Incheon (literally "kind river", officially the Incheon Metropolitan City) is a city located in northwestern South Korea, bordering Seoul and Gyeonggi-do.
The city has been a major trading port to China and other countries since Jemulpo port was built in 1883.
Nowadays Incheon is a major transportation hub in northeast Asia with the world renowned Incheon International Airport.
It is part of the Seoul Capital Area, forming the world's second largest metropolitan area by population of 2.9 million.
In 2003, the city was designated as Korea’s first free economic zone consists of the three regions of Songdo, Cheongna, and Yeongjong Island.
The zone is a specially designated area to create the most favorable business and living environment where foreign nationals can live and invest.
Songdo International Business District (SIBD) was officially opened on August 7, 2009 as a designated Free Economic Zone and
the first new sustainable city in the world designed to be an international business district.
Songdo IBD is also part of the LEED-ND (Leadership in Energy and Environmental Design Neighborhood Development) Pilot Program that
focused on Smart Growth, Transit Oriented Development and Green Growth.
These include all the advantages of a master planned environment with open space and parks, an advanced technology infrastructure,
the architecturally-stunning Convensia Convention Center, fine hotels, international schools, museums, a luxury retail mall,
and the Jack Nicklaus Golf Club Korea.
Songdo Central Park
Songdo Central Park is the centerpiece of Songdo IBD's green space plan.
It serves to connect to various civic and cultural destinations by providing seawater canal with water taxi.
It also displays sculpture and artwork such as Tri-bowl.
Completed in October 2009, the Incheon Bridge is a six-lane bridge linking Yeongjongdo (where the Incheon International Airport is located) and Songdo International City.
Stretching over 2.38km, it is the largest and longest bridge in Korea.
The height of the main tower of the Incheon Bridge is 238.5m, which is as tall as the 63 Building in Seoul.

Page images and extracted text:
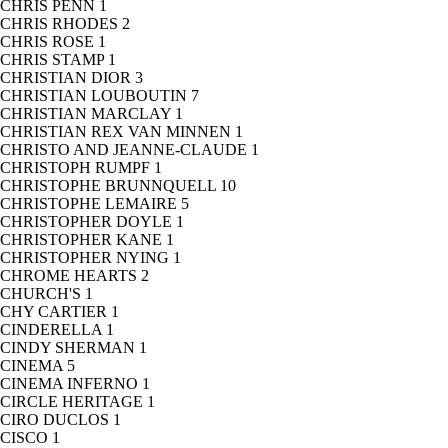
CHRIS PENN
1
CHRIS RHODES
2
CHRIS ROSE
1
CHRIS STAMP
1
CHRISTIAN DIOR
3
CHRISTIAN LOUBOUTIN
7
CHRISTIAN MARCLAY
1
CHRISTIAN REX VAN MINNEN
1
CHRISTO AND JEANNE-CLAUDE
1
CHRISTOPH RUMPF
1
CHRISTOPHE BRUNNQUELL
10
CHRISTOPHE LEMAIRE
5
CHRISTOPHER DOYLE
1
CHRISTOPHER KANE
1
CHRISTOPHER NYING
1
CHROME HEARTS
2
CHURCH'S
1
CHY CARTIER
1
CINDERELLA
1
CINDY SHERMAN
1
CINEMA
5
CINEMA INFERNO
1
CIRCLE HERITAGE
1
CIRO DUCLOS
1
CISCO
1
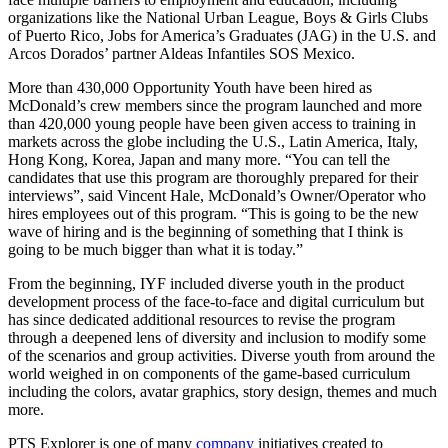
organizations like the National Urban League, Boys & Girls Clubs
of Puerto Rico, Jobs for America’s Graduates (JAG) in the U.S. and
Arcos Dorados’ partner Aldeas Infantiles SOS Mexico.
More than 430,000 Opportunity Youth have been hired as
McDonald’s crew members since the program launched and more
than 420,000 young people have been given access to training in
markets across the globe including the U.S., Latin America, Italy,
Hong Kong, Korea, Japan and many more. “You can tell the
candidates that use this program are thoroughly prepared for their
interviews”, said Vincent Hale, McDonald’s Owner/Operator who
hires employees out of this program. “This is going to be the new
wave of hiring and is the beginning of something that I think is
going to be much bigger than what it is today.”
From the beginning, IYF included diverse youth in the product
development process of the face-to-face and digital curriculum but
has since dedicated additional resources to revise the program
through a deepened lens of diversity and inclusion to modify some
of the scenarios and group activities. Diverse youth from around the
world weighed in on components of the game-based curriculum
including the colors, avatar graphics, story design, themes and much
more.
PTS Explorer is one of many
company
initiatives created to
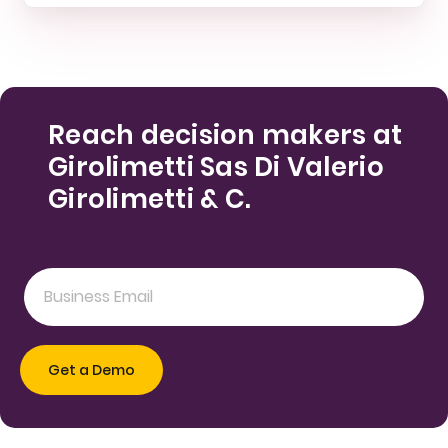
Reach decision makers at
Girolimetti Sas Di Valerio
Girolimetti & C.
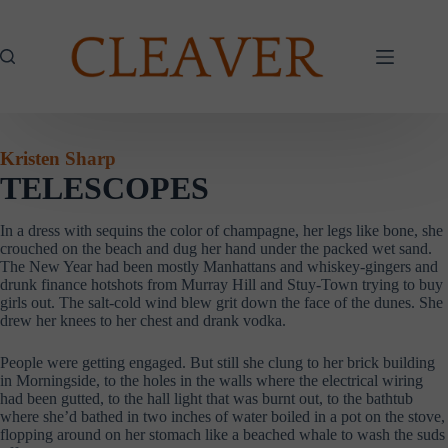
Skip
to
content
Kristen Sharp
TELESCOPES
In a dress with sequins the color of champagne, her legs like bone, she
crouched on the beach and dug her hand under the packed wet sand.
The New Year had been mostly Manhattans and whiskey-gingers and
drunk finance hotshots from Murray Hill and Stuy-Town trying to buy
girls out. The salt-cold wind blew grit down the face of the dunes. She
drew her knees to her chest and drank vodka.
People were getting engaged. But still she clung to her brick building
in Morningside, to the holes in the walls where the electrical wiring
had been gutted, to the hall light that was burnt out, to the bathtub
where she’d bathed in two inches of water boiled in a pot on the stove,
flopping around on her stomach like a beached whale to wash the suds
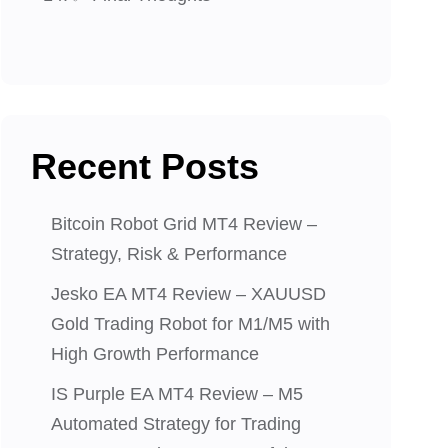
Recent Posts
Bitcoin Robot Grid MT4 Review –
Strategy, Risk & Performance
Jesko EA MT4 Review – XAUUSD
Gold Trading Robot for M1/M5 with
High Growth Performance
IS Purple EA MT4 Review – M5
Automated Strategy for Trading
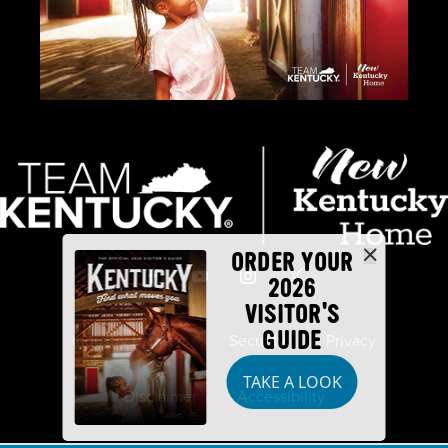
ORDER YOUR
2026
VISITOR'S
GUIDE
Industry Partners
Security
Privacy
TAKE A LOOK
Disclaimer
Accessibility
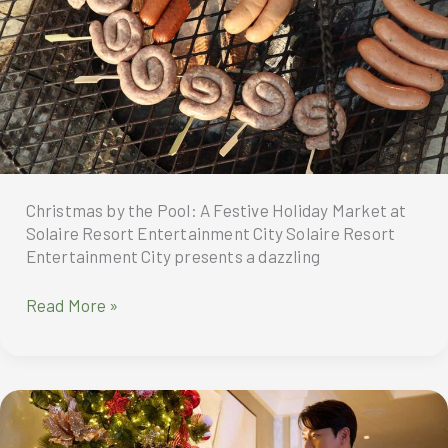
treat
as
Korean
superstar,
K-
drama
icon,
and
beloved
Christmas by the Pool: A Festive Holiday Market at
heartthrob
Solaire Resort Entertainment City Solaire Resort
Lee
Entertainment City presents a dazzling
Dong
Wook
Solaire
Read More »
brings
Resort
his
Entertainment
much-
City
anticipated
celebrates
fan
the
meet
festive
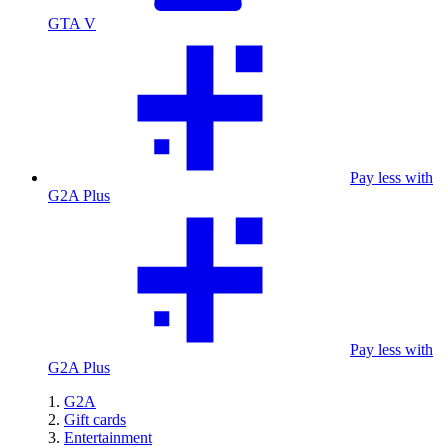
GTA V
Pay less with
G2A Plus
Pay less with
G2A Plus
G2A
Gift cards
Entertainment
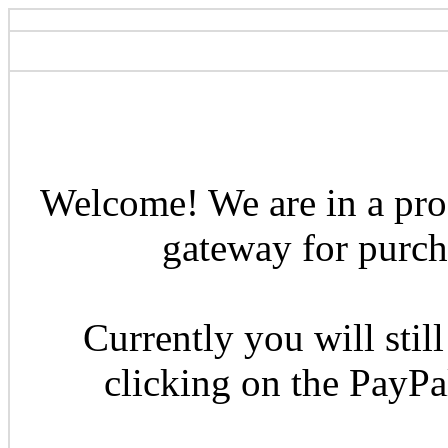
Welcome! We are in a pro
gateway for purcha
Currently you will still
clicking on the PayP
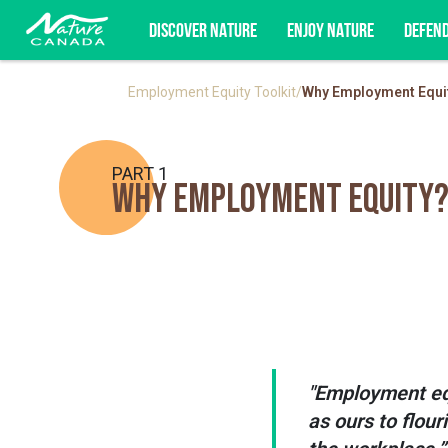
DISCOVER NATURE
ENJOY NATURE
DEFEN
Employment Equity Toolkit
/
Why Employment Equi
Subscribe for campaign updates, advoc
PART 1
Why Employment Equity
"Employment equ
as ours to flou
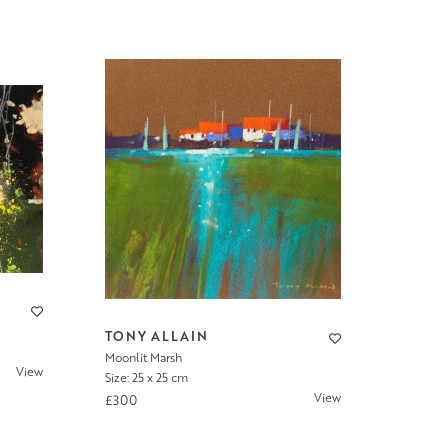
TONY ALLAIN
Moonlit Marsh
View
Size: 25 x 25 cm
View
£300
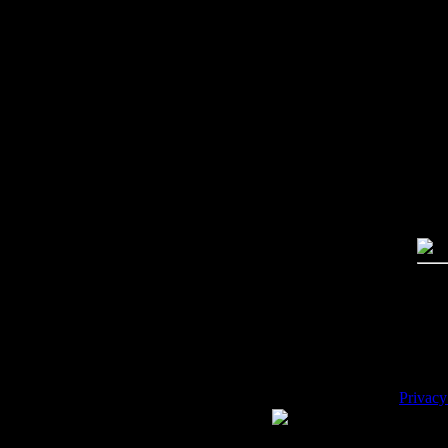
Imag
Free
PC:
MA
High
Qual
Dime
Mega
File 
Pric
Key
Desc
Privacy
WE ACCEPT
Please 
Copyrig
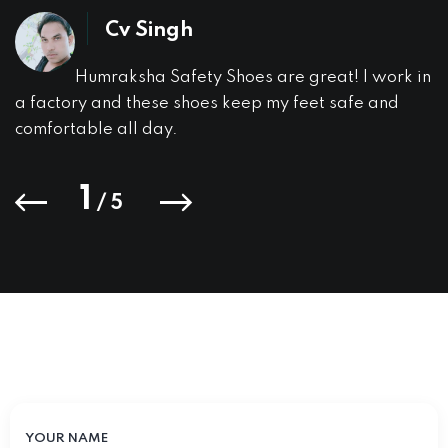
Cv Singh
Humraksha Safety Shoes are great! I work in
a factory and these shoes keep my feet safe and
comfortable all day.
1
/
5
YOUR NAME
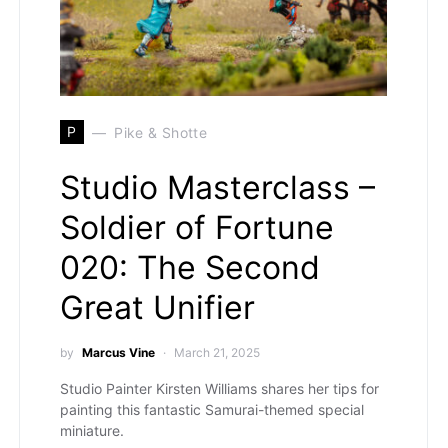
P
Pike & Shotte
Studio Masterclass –
Soldier of Fortune
020: The Second
Great Unifier
by
Marcus Vine
March 21, 2025
Studio Painter Kirsten Williams shares her tips for
painting this fantastic Samurai-themed special
miniature.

Exercises to complete:
a. In the entries, write out everything from the line containing "Recent Posts" down to the line containing "Accessibility", keeping both of those lines and omitting the picture markers.
b. Pick up the passage on Incheon after its final sentence and keep it going.
The text and the entries were taken from unrelated sources.

Answers by task:
a.
Recent Posts
Bitcoin Robot Grid MT4 Review –
Strategy, Risk & Performance
Jesko EA MT4 Review – XAUUSD
Gold Trading Robot for M1/M5 with
High Growth Performance
IS Purple EA MT4 Review – M5
Automated Strategy for Trading
ORDER YOUR
2026
VISITOR'S
GUIDE
Industry Partners
Security
Privacy
TAKE A LOOK
Disclaimer
Accessibility

b.
The British weekly magazine 'Construction News' published a special report in December 2005, praising the bridge as one of the 'Top Ten Architectural Wonders of the World'.
Yeongjongdo Island is home to the Incheon Bridge Memorial Hall, which opened in March 2010 and displays information about the Incheon Bridge, including construction methods/processes.
The four-story building has a nice observatory and cafe where visitors can look out over the bridge.
The memorial hall is gaining increasing popularity and is well worth a visit to Yeongjongdo.
Admission to the hall is free of charge.
Incheon China Town
Incheon Chinatown area came into being with the opening of the Incheon Port in 1883 and Incheon's designation as an extraterritoriality of the Ching Dynasty.
In the past, the area held many stores trading goods imported from China, but most Chinese businesses are now restaurants.
Today, the Chinese residents of Chinatown are mostly 2nd or 3rd generations of early Chinese settlers.
While not all traditional cultures of the first generation have been preserved, the area still harbors many of the flavors of China.
After Wolmi Island was zoned to be developed as a tourist attraction in 1918 by Incheon city, sea water baths, beaches, entertainment centers, Botanical gardens and other facilities were built to attract visitors from all over the place during the summer.
It was renamed as Wolmi park from Wolmi amusement park.
One attraction that can't be missed is Korea Traditional Garden District which holds the history of Wolmi Island.
Changdeokgung Palace Huwon's pond (Buyongji), the pond (Aeryeonii) full with lotus flower and the traditional Korean ancient architecture of Yangjindang are highlights of this place.
With sights like artificial waterfall, artificial pond, brook, rice paddy and etc, it feels like if we're on the time-travel to Choseon Dynasty Period.
Wolmi Park can be effectively used as a place for students' education and a healthy resting place for citizens.
Nestled in Mt. Eungbong in Incheon Metropolitan City, Jayu Park was first called Manguk Park and then Seo Park as the Japanese power became stronger.
During the colonial rule of Japan, there was another park called Dong Park (East Park), which was created and used as a shrine by the Japanese.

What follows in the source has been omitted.